Virgin Radio's Geoff Lloyd preferred a more sugary analogy. "Instead of each song being its own cake, it's the whole lot melted down, stirred up together and made into new ones. I know it's not strictly possible to melt a cake, but you know what I mean."

Uncut's Paul Moody agreed that this Battenberg of a record was "sumptuous" and "jaw-dropping", but he was more hungry-bellied to find out which Beatles bit went where. "Love represents a sonic Da Vinci Code for Beatles trainspotters", he said, "who could spend the rest of their lives arguing over whether the snare sound is derived from No Reply or Paperback Writer."
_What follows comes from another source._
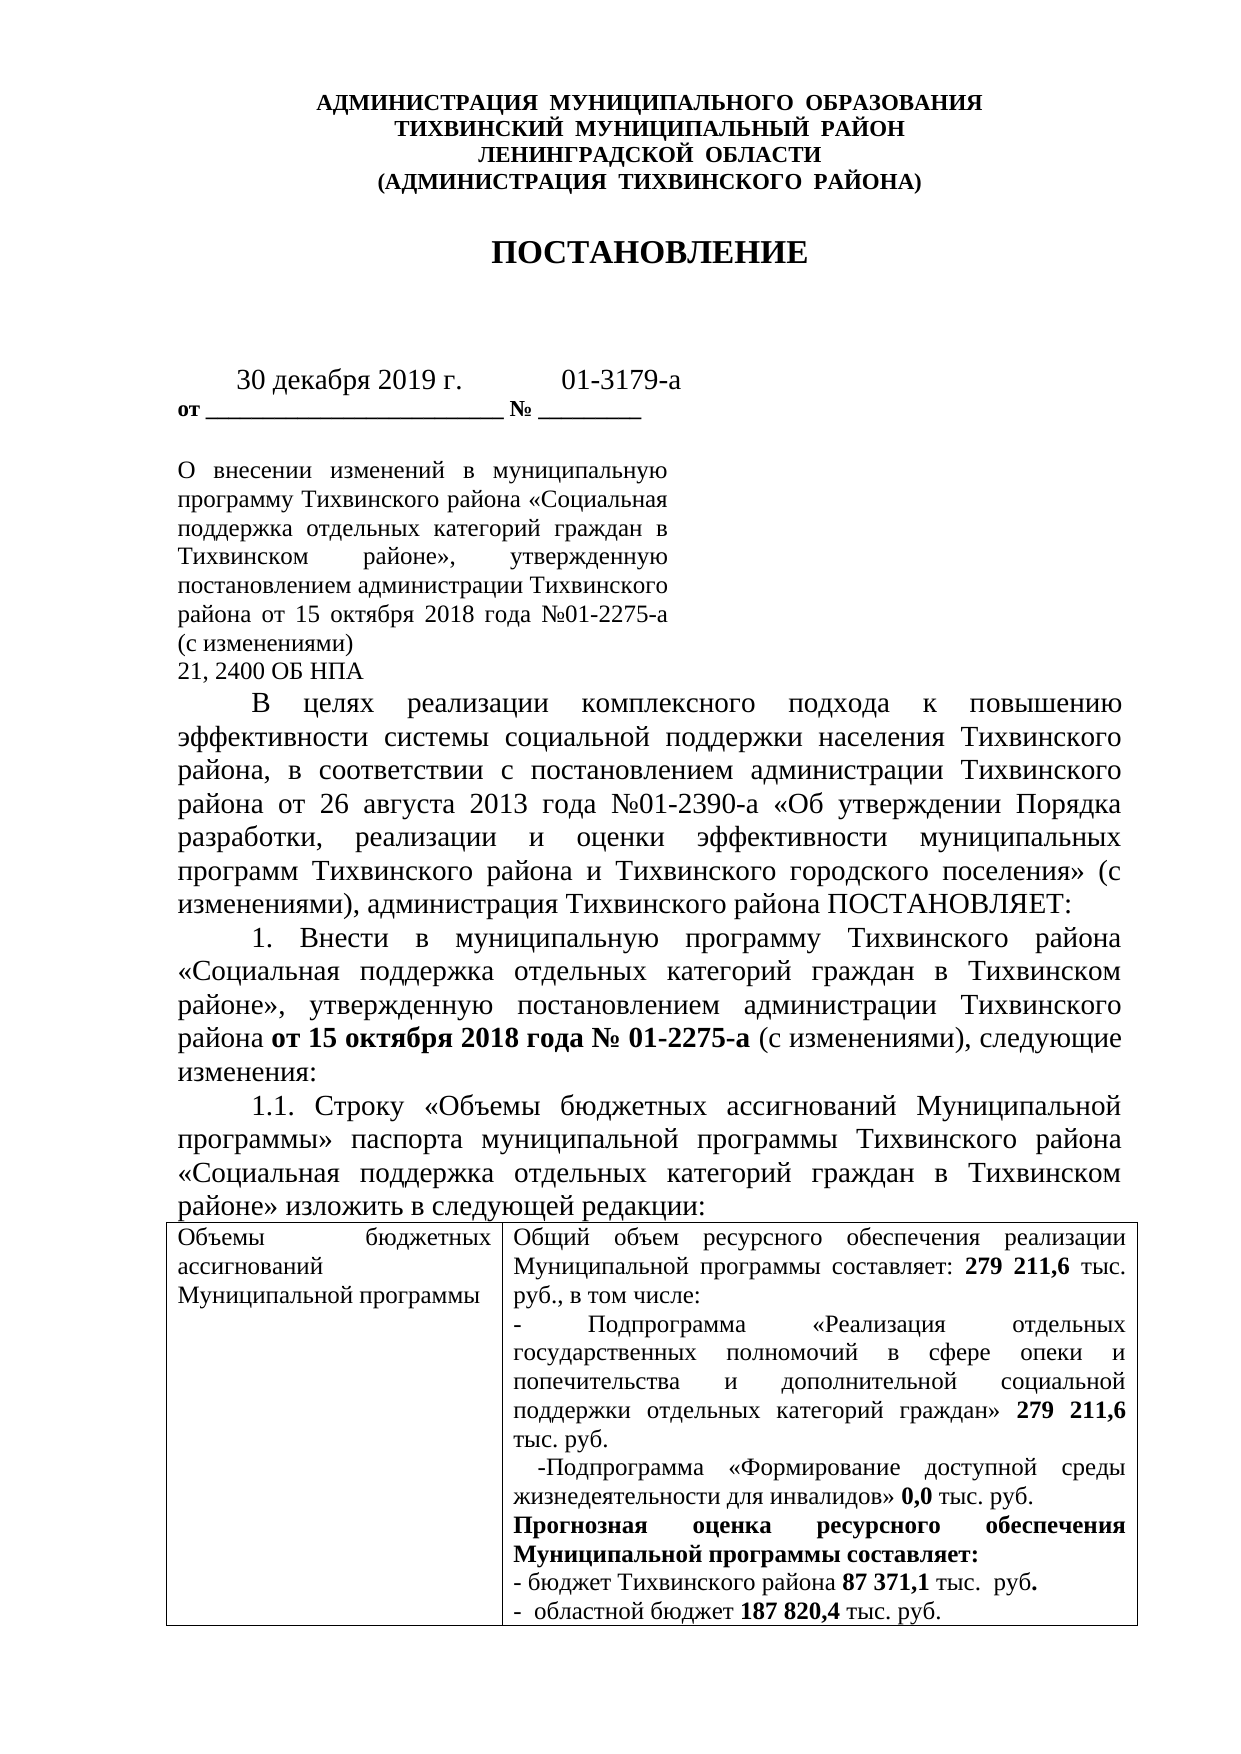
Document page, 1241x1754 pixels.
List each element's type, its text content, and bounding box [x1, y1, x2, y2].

Proud peacock Mark Ellen of The Word spotted three out of four effects that the Martins had added to the mix - "the faint overdub of insects, sheep and birdsong on Because, a police siren before Walrus, the string arrangement on While My Guitar."

But a dull ache in the tummy lingered elsewhere. Alexis Petridis said sagely that putting an ambulance siren over the top of Julia, "the most emotionally complex Beatles track of all, an outpouring of Oedipal longing wrapped up in a tender expression of new love" might sour the milk somewhat. And the Independent's Andy Gill lamented the need to experiment to excess, given the "pulling-apart" of Strawberry Fields and the annihilation of Come Together, "where the original's chunky solidity is entirely sacrificed".

The last word must go to a voice on the Mojo messageboard who wondered "what the result would have been like if they'd handed the tapes over to Britain's top remixers," before commenting sagely, "no amount of post-production will ever make Octopus's Garden any good."